▸ **What this task involves**
Nothing but the lines from the one with "right knee: (215, 264)" through the end of the listing below should appear in your reply, each copied exactly.

▸ **Supplied information**
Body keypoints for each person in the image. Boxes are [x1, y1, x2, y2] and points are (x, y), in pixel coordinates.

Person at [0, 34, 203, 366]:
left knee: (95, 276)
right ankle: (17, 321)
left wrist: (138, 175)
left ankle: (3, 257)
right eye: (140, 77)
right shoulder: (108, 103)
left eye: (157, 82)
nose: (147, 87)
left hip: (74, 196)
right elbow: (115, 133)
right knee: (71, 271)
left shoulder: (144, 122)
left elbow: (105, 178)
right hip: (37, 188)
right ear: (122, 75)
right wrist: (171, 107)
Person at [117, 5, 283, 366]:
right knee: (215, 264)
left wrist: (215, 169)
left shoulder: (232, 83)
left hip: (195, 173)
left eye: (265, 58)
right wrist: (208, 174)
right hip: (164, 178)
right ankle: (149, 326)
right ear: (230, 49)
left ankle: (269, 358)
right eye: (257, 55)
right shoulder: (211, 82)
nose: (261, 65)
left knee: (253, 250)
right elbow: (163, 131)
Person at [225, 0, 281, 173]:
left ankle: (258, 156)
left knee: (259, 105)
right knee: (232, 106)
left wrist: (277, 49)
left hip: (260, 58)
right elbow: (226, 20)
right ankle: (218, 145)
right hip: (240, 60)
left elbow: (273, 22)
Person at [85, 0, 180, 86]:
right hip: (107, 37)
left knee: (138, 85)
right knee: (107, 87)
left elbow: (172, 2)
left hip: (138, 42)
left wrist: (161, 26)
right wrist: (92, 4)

▸ **Expected output**
right knee: (215, 264)
left wrist: (215, 169)
left shoulder: (232, 83)
left hip: (195, 173)
left eye: (265, 58)
right wrist: (208, 174)
right hip: (164, 178)
right ankle: (149, 326)
right ear: (230, 49)
left ankle: (269, 358)
right eye: (257, 55)
right shoulder: (211, 82)
nose: (261, 65)
left knee: (253, 250)
right elbow: (163, 131)
Person at [225, 0, 281, 173]:
left ankle: (258, 156)
left knee: (259, 105)
right knee: (232, 106)
left wrist: (277, 49)
left hip: (260, 58)
right elbow: (226, 20)
right ankle: (218, 145)
right hip: (240, 60)
left elbow: (273, 22)
Person at [85, 0, 180, 86]:
right hip: (107, 37)
left knee: (138, 85)
right knee: (107, 87)
left elbow: (172, 2)
left hip: (138, 42)
left wrist: (161, 26)
right wrist: (92, 4)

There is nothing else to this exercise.